Tuesday, September 26, 2017

Your Reason Why


Your reason why. 

Probably one of the most challenging things for me has been maintaining a healthy weight. I was very fortunate that for the first forty years of my life this was really a nonissue. It seemed that my diet of Cheetos, Ruffles Potato Chips, and Oreos had little effect on my weight. 

So around forty for the first time in my life I found myself at a Weight Watchers meeting thirty pounds heavier. Three months later I walked out the door at my goal weight. I wish I could say that the weight comes off as easily today, but unfortunately that doesn't seem to be the case. 

Over that twenty year time span I found myself returning time and time again back to Weight Watchers to lose those same twenty or thirty pounds. Sometimes it was easier than others, sometimes I was more motivated than others, but either way I was always glad that I returned. 

I learned a lot about myself over those years. I learned that losing weight was always much easier for me than maintaining it. I never found myself cheating, and could count on some type of weight loss each week. I learned that I was more successful if I just abstained from something over having it in moderation. Get me started on a bowl of chips at a Mexican restaurant, and you might as well forget about it. On the other hand, I could be perfectly content drinking my tea, and never eating even one while I waited for my meal. 

I also learned more about my all or nothing personality style. Once I went on a cruise, and came back four pounds heavier. Rather than getting right back on the program immediately, I pouted and sulked about my minimal weight gain, and didn't return until I was twenty pounds heavier. Fortunately, I learned the error of my "weighs" and have learned not to be so hard on myself. 

What I'm finding now as I've entered the sixth decade of my life is that my why has changed since I first graced Weight Watcher's door. Back then it was all about my looks. I found myself so unhappy in what I was viewing in the mirror I knew that I had to do something. As the pounds dropped my self-esteem soared, and there was a spring in my step as I embraced my new lighter body. 

Now this alone is not a bad reason to lose weight. However, as I became older, and especially this last time I found myself for the first time feeling "old." Things actually hurt, and I had very little energy. My face looked puffy, and ten years older. Okay, maybe not ten, but it was beyond the few wrinkles that had begun to show. 

I also found myself thinking more about my golden years, and how I wanted to spend them. All those times of visiting my father in Memory Care made me start thinking about whether I had any control over how I would age? Listening to friends talk about chronic illnesses that had come along with age made me wonder if I could prevent any of this? 

As I tend to do I began learning more about how diet and activity can really effect the aging process.

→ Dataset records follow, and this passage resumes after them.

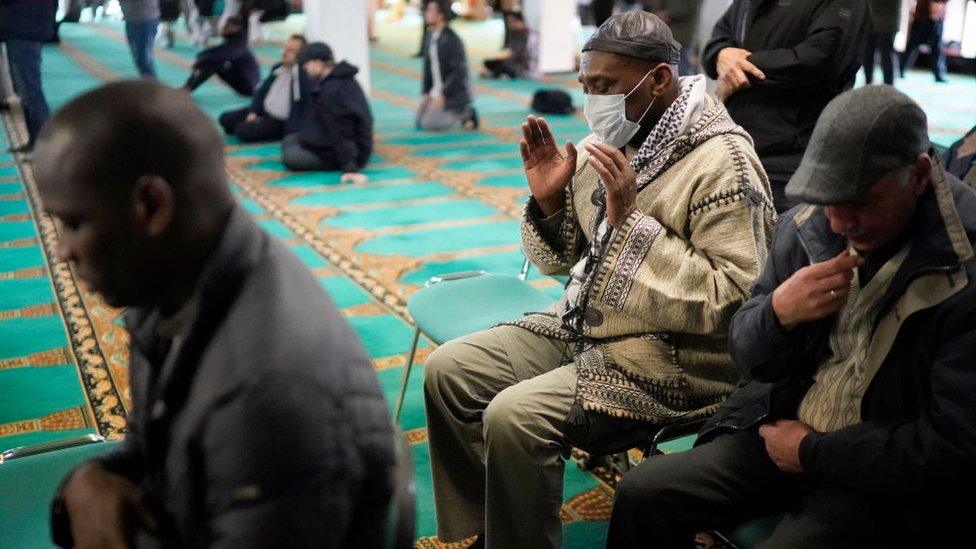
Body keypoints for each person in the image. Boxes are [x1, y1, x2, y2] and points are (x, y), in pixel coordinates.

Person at [423, 12, 776, 549]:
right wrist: (547, 201)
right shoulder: (614, 140)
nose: (593, 101)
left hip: (676, 358)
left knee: (514, 417)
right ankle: (486, 529)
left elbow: (734, 300)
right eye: (587, 86)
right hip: (584, 323)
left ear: (658, 79)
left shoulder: (724, 162)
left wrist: (631, 224)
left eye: (605, 86)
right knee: (449, 370)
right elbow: (562, 259)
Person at [607, 85, 976, 548]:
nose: (840, 222)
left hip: (884, 475)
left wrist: (813, 452)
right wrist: (779, 315)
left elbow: (952, 445)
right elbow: (747, 359)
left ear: (919, 173)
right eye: (829, 199)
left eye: (860, 202)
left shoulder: (963, 266)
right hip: (785, 430)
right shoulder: (809, 224)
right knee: (644, 491)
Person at [33, 79, 395, 548]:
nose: (62, 252)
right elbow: (157, 449)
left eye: (74, 223)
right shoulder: (180, 278)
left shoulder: (268, 397)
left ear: (151, 206)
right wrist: (89, 479)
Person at [702, 0, 869, 213]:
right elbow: (719, 38)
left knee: (781, 240)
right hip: (735, 151)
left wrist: (741, 67)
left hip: (792, 163)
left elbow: (820, 60)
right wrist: (721, 54)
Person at [281, 42, 373, 182]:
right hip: (335, 141)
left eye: (307, 64)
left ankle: (336, 162)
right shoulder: (336, 79)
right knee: (289, 141)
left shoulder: (332, 91)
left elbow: (342, 130)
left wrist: (350, 166)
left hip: (347, 152)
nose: (305, 69)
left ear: (318, 63)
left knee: (290, 156)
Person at [218, 34, 307, 142]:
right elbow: (261, 92)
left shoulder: (302, 76)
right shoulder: (278, 68)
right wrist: (253, 112)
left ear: (301, 54)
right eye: (285, 48)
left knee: (242, 130)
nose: (284, 53)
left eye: (291, 50)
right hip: (264, 112)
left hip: (279, 122)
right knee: (225, 119)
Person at [0, 0, 56, 153]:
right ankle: (35, 141)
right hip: (24, 26)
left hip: (25, 27)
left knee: (30, 91)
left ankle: (49, 147)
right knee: (25, 90)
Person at [416, 0, 478, 131]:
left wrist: (443, 94)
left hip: (453, 93)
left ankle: (465, 113)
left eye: (430, 11)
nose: (426, 14)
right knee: (419, 120)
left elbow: (458, 73)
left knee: (430, 124)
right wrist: (426, 93)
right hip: (437, 91)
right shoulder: (430, 36)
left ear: (440, 15)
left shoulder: (452, 40)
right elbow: (428, 69)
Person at [183, 15, 260, 95]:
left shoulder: (238, 45)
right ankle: (188, 87)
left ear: (236, 28)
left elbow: (221, 55)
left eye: (227, 26)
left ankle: (188, 88)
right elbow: (216, 51)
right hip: (246, 82)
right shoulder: (235, 41)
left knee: (213, 63)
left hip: (249, 87)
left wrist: (200, 59)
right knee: (210, 61)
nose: (223, 28)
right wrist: (201, 58)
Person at [643, 0, 704, 76]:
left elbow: (690, 7)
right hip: (664, 32)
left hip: (682, 33)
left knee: (683, 66)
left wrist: (668, 13)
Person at [900, 0, 949, 82]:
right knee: (912, 46)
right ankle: (900, 69)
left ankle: (938, 74)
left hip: (936, 19)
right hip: (921, 18)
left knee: (937, 48)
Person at [481, 10, 529, 79]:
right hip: (509, 58)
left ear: (518, 21)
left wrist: (508, 55)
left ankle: (497, 73)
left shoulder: (527, 35)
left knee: (503, 65)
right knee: (488, 62)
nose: (510, 24)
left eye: (512, 22)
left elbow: (520, 53)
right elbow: (507, 47)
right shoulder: (514, 32)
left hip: (518, 63)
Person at [863, 0, 901, 85]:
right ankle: (873, 81)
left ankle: (886, 83)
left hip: (886, 21)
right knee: (870, 54)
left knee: (885, 55)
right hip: (874, 20)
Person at [119, 0, 161, 77]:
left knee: (144, 61)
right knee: (141, 60)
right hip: (133, 19)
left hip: (145, 19)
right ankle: (150, 85)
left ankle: (152, 86)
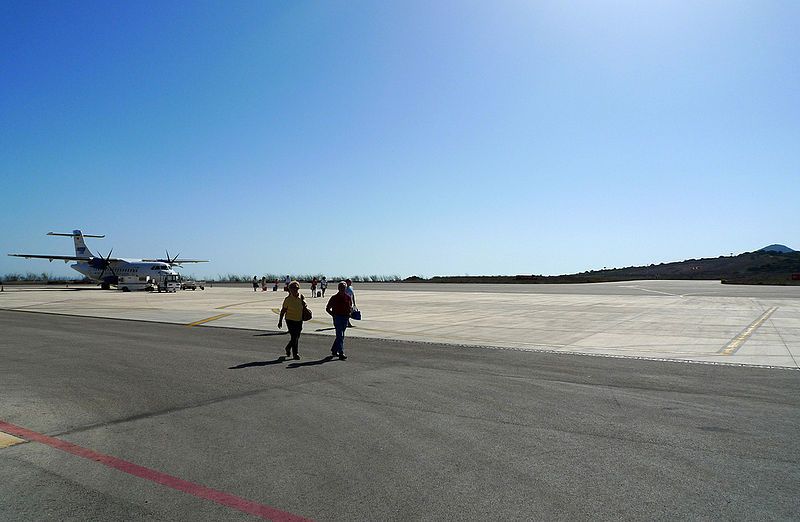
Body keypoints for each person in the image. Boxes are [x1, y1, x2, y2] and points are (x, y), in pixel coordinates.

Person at [278, 281, 305, 360]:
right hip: (290, 320)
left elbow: (305, 306)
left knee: (297, 337)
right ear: (290, 290)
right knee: (294, 337)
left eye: (296, 288)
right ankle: (295, 353)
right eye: (293, 288)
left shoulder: (301, 297)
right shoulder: (287, 299)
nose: (295, 290)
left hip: (299, 319)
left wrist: (304, 304)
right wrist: (280, 321)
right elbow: (283, 311)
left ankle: (288, 347)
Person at [326, 281, 352, 360]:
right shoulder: (334, 298)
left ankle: (334, 350)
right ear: (338, 288)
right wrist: (333, 315)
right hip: (337, 318)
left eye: (344, 288)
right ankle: (341, 352)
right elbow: (327, 308)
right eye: (341, 288)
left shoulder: (348, 297)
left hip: (345, 318)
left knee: (340, 335)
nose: (342, 289)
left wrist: (349, 314)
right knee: (340, 335)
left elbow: (349, 307)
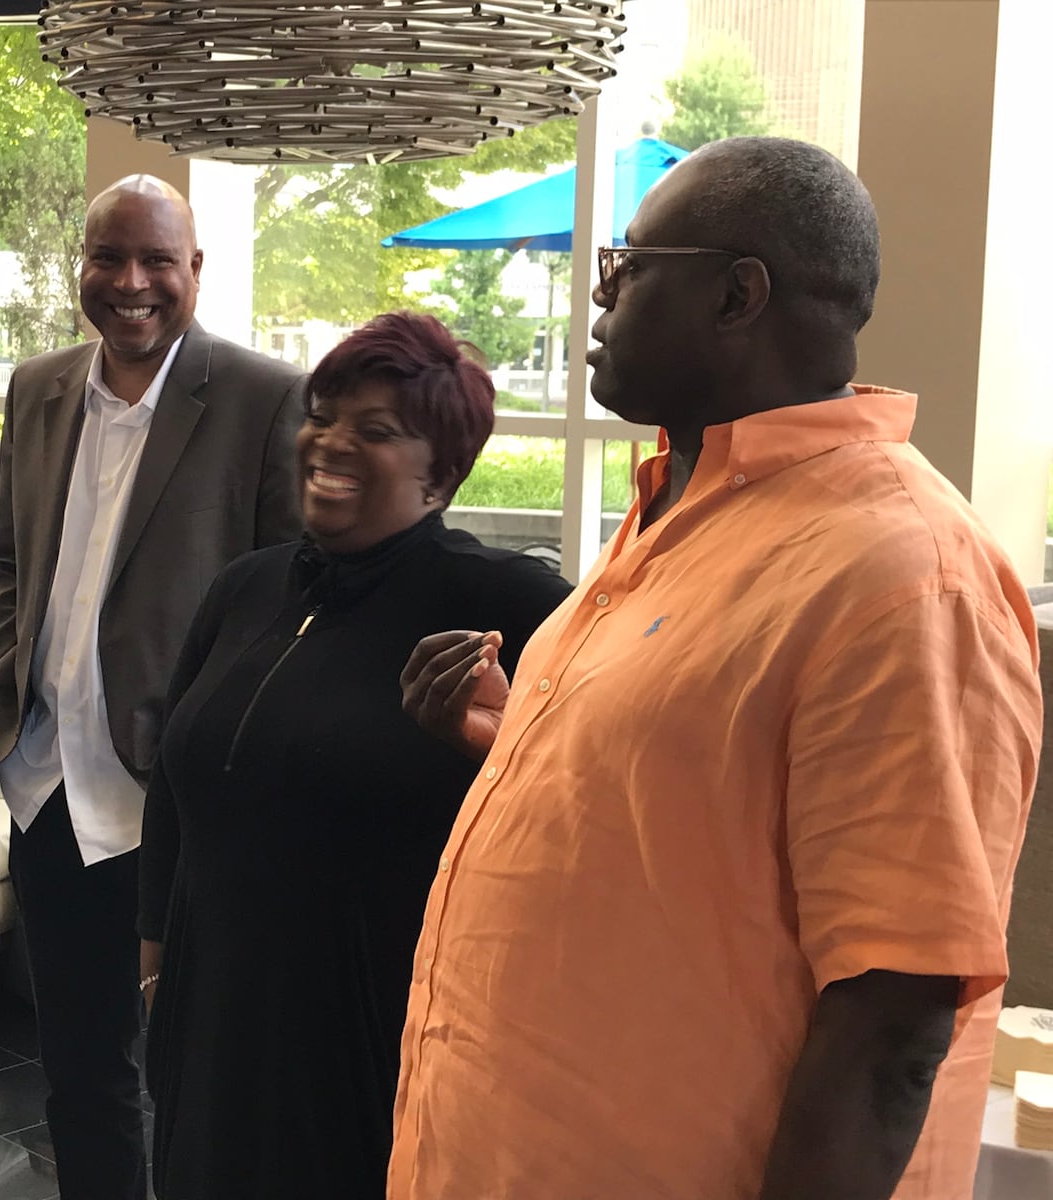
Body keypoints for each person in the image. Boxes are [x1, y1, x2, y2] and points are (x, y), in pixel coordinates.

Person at [389, 136, 1042, 1200]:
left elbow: (891, 1025)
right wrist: (507, 738)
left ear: (738, 294)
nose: (593, 302)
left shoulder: (901, 572)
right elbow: (687, 827)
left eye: (624, 268)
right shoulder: (682, 507)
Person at [136, 311, 571, 1198]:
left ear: (442, 473)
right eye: (322, 414)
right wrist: (154, 965)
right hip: (211, 1011)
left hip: (372, 1028)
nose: (329, 442)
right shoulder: (247, 587)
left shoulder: (506, 605)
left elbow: (573, 811)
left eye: (374, 431)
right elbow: (174, 789)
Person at [0, 175, 305, 1200]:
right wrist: (7, 679)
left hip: (178, 806)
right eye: (109, 257)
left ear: (197, 271)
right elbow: (10, 561)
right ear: (82, 269)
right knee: (80, 1067)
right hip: (47, 789)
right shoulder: (38, 387)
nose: (132, 283)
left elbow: (288, 602)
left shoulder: (263, 397)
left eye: (158, 261)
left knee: (202, 1065)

I found myself back at Weight Watchers, and began the extremely SLOW process of losing weight. My journey began in April, and in that five month period I have only lost fourteen pounds. Now of course, this is fourteen pounds less than where I was before so I am not really complaining. 

What I am doing is accepting the fact that at my age the weight does come off more slowly, but guess what it DOES come off. So my why this time had more to do with my health than just my looks. Except, when I look in the mirror I'm seeing a much younger me. More than anything, I feel SO much better. My energy has returned, nothing is hurting, and I am thoroughly enjoying exploring all the amazingly delicious food options available to me that promote my health. 

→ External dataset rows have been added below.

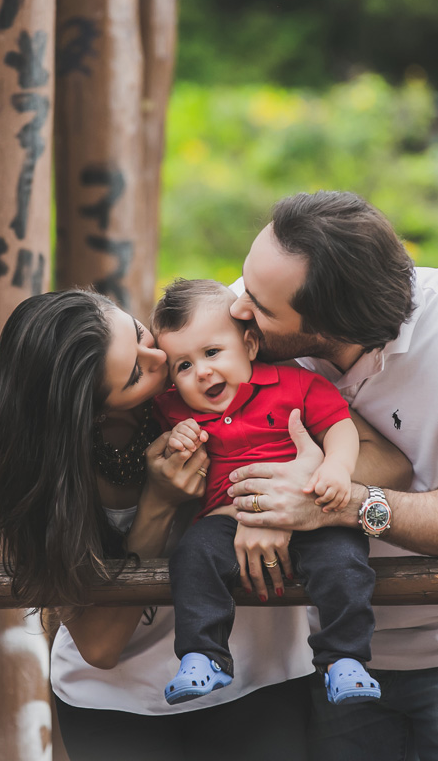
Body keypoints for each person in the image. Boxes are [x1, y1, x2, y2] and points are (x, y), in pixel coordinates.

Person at [224, 191, 438, 761]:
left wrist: (344, 503)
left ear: (329, 327)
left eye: (261, 307)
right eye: (245, 284)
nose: (237, 309)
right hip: (329, 655)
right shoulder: (245, 315)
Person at [0, 289, 328, 761]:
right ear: (95, 411)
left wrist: (279, 498)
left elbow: (379, 456)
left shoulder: (213, 350)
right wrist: (158, 506)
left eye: (140, 334)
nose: (160, 359)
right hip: (114, 704)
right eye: (135, 374)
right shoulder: (50, 470)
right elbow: (99, 646)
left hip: (259, 675)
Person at [150, 278, 380, 707]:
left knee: (345, 560)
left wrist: (336, 466)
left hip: (309, 510)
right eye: (183, 366)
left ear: (250, 345)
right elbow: (162, 451)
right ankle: (203, 654)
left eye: (212, 352)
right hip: (228, 519)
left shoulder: (296, 385)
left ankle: (344, 659)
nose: (201, 372)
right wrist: (176, 437)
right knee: (193, 555)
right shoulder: (175, 410)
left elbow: (339, 427)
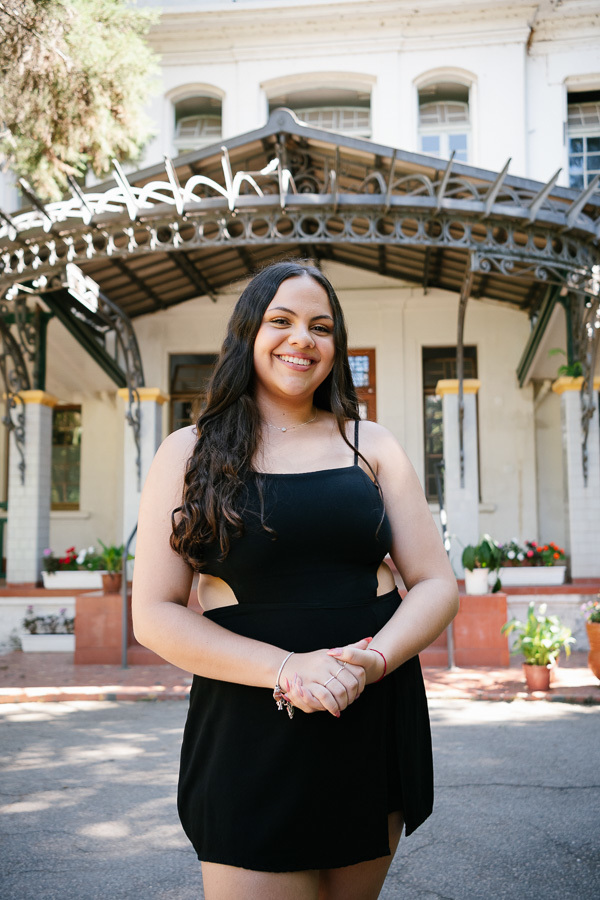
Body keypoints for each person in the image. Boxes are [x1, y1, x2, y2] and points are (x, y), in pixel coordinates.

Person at [132, 260, 459, 900]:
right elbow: (156, 613)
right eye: (280, 321)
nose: (301, 339)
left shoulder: (372, 445)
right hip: (250, 728)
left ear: (335, 347)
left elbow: (435, 585)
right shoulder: (187, 451)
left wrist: (370, 662)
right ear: (249, 333)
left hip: (369, 716)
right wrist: (289, 670)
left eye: (321, 326)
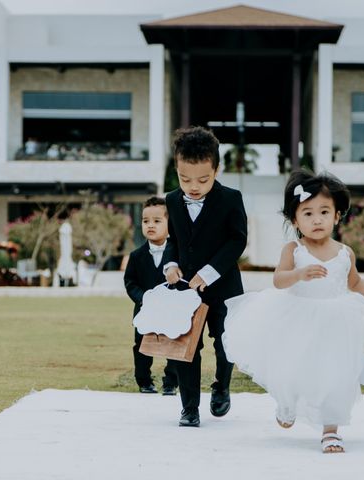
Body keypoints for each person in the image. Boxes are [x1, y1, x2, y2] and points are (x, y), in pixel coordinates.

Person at [222, 169, 364, 453]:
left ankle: (331, 428)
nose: (317, 219)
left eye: (324, 212)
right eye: (307, 213)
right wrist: (299, 274)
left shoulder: (345, 252)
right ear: (294, 219)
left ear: (337, 215)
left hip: (337, 321)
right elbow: (279, 280)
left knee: (337, 373)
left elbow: (355, 283)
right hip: (299, 317)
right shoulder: (293, 249)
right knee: (293, 367)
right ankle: (287, 401)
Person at [164, 126, 248, 427]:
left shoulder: (231, 198)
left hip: (224, 286)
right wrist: (170, 264)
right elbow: (172, 238)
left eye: (203, 179)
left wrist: (208, 273)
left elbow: (237, 240)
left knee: (225, 341)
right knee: (186, 346)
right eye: (185, 179)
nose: (193, 186)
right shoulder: (171, 200)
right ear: (177, 169)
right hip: (185, 290)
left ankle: (222, 386)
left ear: (216, 169)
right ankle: (189, 408)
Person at [124, 197, 179, 395]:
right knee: (142, 345)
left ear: (168, 223)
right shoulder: (136, 256)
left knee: (173, 343)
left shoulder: (177, 253)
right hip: (145, 309)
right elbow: (130, 282)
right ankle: (144, 381)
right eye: (146, 221)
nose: (150, 225)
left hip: (171, 311)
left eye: (157, 221)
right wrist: (143, 298)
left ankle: (171, 382)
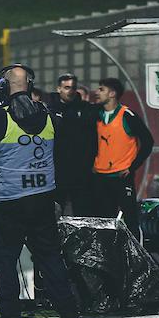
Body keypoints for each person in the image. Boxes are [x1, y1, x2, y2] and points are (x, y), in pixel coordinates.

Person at [0, 65, 81, 318]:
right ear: (30, 84)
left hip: (10, 199)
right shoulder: (49, 117)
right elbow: (65, 156)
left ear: (3, 87)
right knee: (50, 257)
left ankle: (11, 315)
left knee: (6, 258)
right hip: (43, 198)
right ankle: (69, 313)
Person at [90, 77, 153, 239]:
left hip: (121, 177)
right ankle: (110, 260)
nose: (97, 92)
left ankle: (137, 260)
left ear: (112, 94)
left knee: (131, 221)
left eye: (101, 89)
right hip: (100, 178)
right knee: (104, 223)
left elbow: (148, 142)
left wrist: (132, 167)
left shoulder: (127, 115)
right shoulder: (94, 115)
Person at [50, 73, 98, 216]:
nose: (70, 91)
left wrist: (90, 161)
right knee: (56, 211)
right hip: (57, 171)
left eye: (73, 87)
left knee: (82, 212)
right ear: (58, 89)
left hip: (81, 172)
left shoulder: (85, 110)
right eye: (66, 87)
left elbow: (93, 138)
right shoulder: (50, 111)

I am convinced that what we eat plays a huge role in how we feel, and that by asking yourself about your why might just be the first step to getting started. I also know that you will stumble along the way, and that is okay. Find a program or eating style that works for you, and begin having a say in how you will approach aging. 

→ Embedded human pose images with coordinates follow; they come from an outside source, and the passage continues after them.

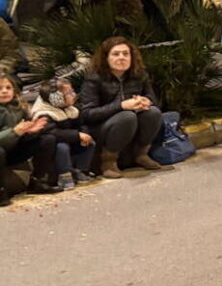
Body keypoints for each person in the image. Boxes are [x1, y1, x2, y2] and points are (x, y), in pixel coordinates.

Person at [78, 38, 163, 178]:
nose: (122, 58)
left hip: (130, 123)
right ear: (106, 58)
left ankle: (141, 154)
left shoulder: (139, 74)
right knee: (127, 116)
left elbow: (154, 100)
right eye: (116, 54)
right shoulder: (94, 79)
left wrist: (146, 101)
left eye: (126, 54)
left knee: (153, 113)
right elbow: (88, 114)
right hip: (102, 127)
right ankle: (108, 162)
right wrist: (121, 105)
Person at [0, 73, 61, 203]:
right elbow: (13, 134)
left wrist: (31, 132)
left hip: (13, 148)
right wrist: (14, 132)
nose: (4, 91)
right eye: (0, 88)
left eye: (8, 88)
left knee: (47, 139)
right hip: (2, 151)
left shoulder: (19, 107)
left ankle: (37, 181)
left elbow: (24, 132)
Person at [31, 78, 96, 190]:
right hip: (57, 145)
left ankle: (80, 171)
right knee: (62, 147)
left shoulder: (71, 110)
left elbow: (81, 124)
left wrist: (83, 133)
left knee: (90, 143)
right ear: (57, 98)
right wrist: (76, 135)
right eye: (69, 93)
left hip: (71, 140)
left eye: (72, 91)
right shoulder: (44, 114)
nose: (74, 94)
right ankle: (64, 175)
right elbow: (53, 132)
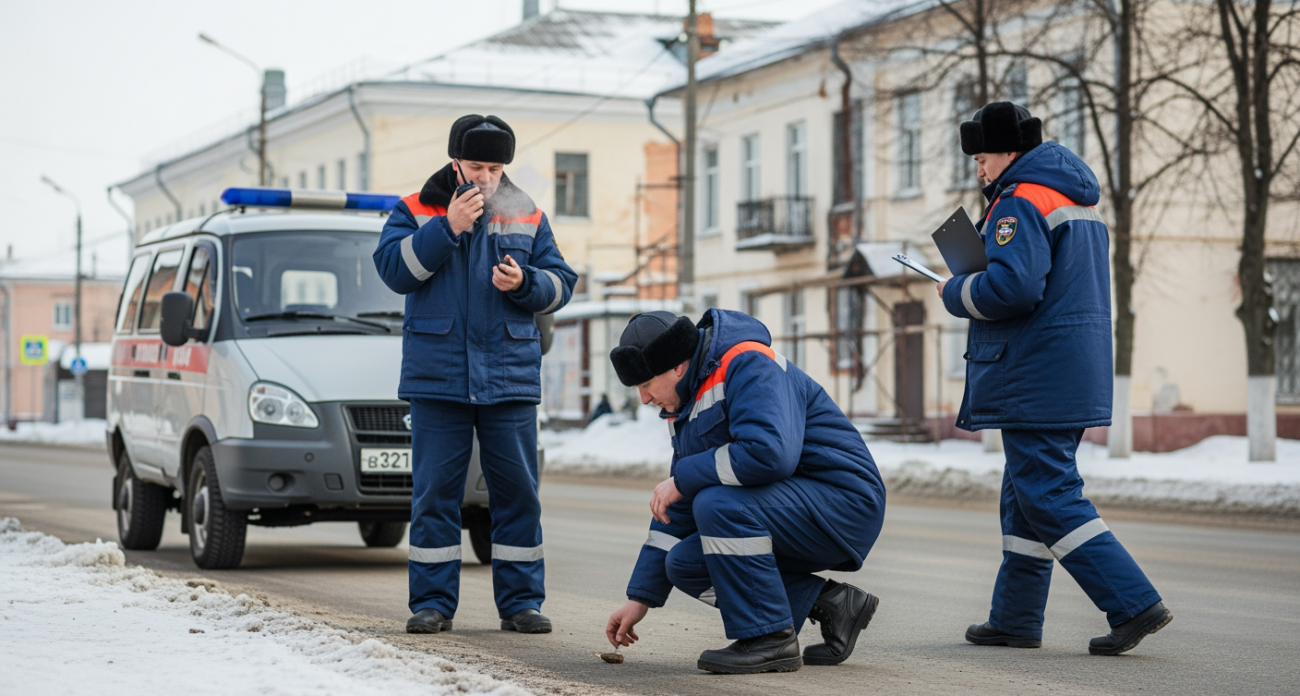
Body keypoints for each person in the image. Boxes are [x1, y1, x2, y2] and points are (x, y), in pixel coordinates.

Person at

I still have a lot more to learn, and there are still areas in which I can improve, but in knowing my why I don't find myself discouraged. On those days I find myself losing motivation, I just allow myself some time, and then continue taking the next step. Hopefully, you can identify your why, and start moving towards it. The results are more than worth it, and if there is anything I can do to help or encourage you please let me know.